View Layouts

CodeIgniter supports a simple, yet very flexible, layout system that makes it simple to use one or more base page layouts across your application. Layouts support sections of content that can be inserted from any view being rendered. You could create different layouts to support one-column, two-column, blog archive pages, and more. Layouts are never directly rendered. Instead, you render a view, which specifies the layout that it wants to extend.

Creating A Layout

Layouts are views like any other. The only difference is their intended usage. Layouts are the only view files that would make use of the renderSection() method. This method acts as a placeholder for content.

<!doctype html>
<html>
<head>
    <title>My Layout</title>
</head>
<body>
    <?= $this->renderSection('content') ?>
</body>
</html>

The renderSection() method only has one argument - the name of the section. That way any child views know what to name the content section.

Using Layouts in Views

Whenveer a view wants to be inserted into a layout, it must use the extend() method at the top of the file:

<?= $this->extend('default') ?>

The extend method takes the name of any view file that you wish to use. Since they are standard views, they will be located just like a view. By default, it will look in the application’s View directory, but will also scan other PSR-4 defined namespaces. You can include a namespace to locate the view in particular namespace View directory:

<?= $this->extend('Blog\Views\default') ?>

All content within a view that extends a layout must be included within section($name) and endSection() method calls.
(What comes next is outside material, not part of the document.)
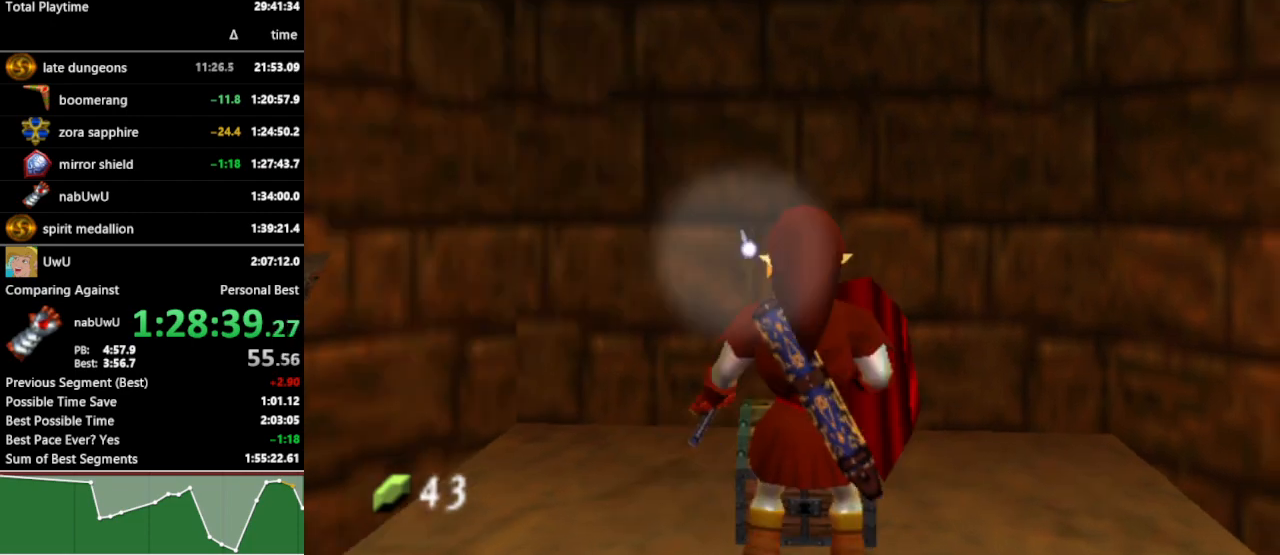
{"buttons": [], "left_stick": "center", "right_stick": "center", "events": [[33, "A", "up"]]}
Any content between these calls will be inserted into the layout wherever the renderSection($name) call that matches the section name exists.:

<?= $this->extend('default') ?>

<?= $this->section('content') ?>
    <h1>Hello World!</h1>
<?= $this->endSection() ?>

The endSection() does not need the section name. It automatically knows which one to close.

Rendering the View

Rendering the view and it’s layout is done exactly as any other view would be displayed within a controller:

public function index()
{
    echo view('some_view');
}

The renderer is smart enough to detect whether the view should be rendered on its own, or if it needs a layout.

Including View Partials

View partials are view files that do not extend any layout. They typically include content that can be reused from view to view. When using view layouts you must use $this->include() to include any view partials.

<?= $this->extend('default') ?>

<?= $this->section('content') ?>
    <h1>Hello World!</h1>

    <?= $this->include('sidebar') ?>
<?= $this->endSection() ?>

When calling the include() method, you can pass it all of the same options that can when rendering a normal view, including cache directives, etc.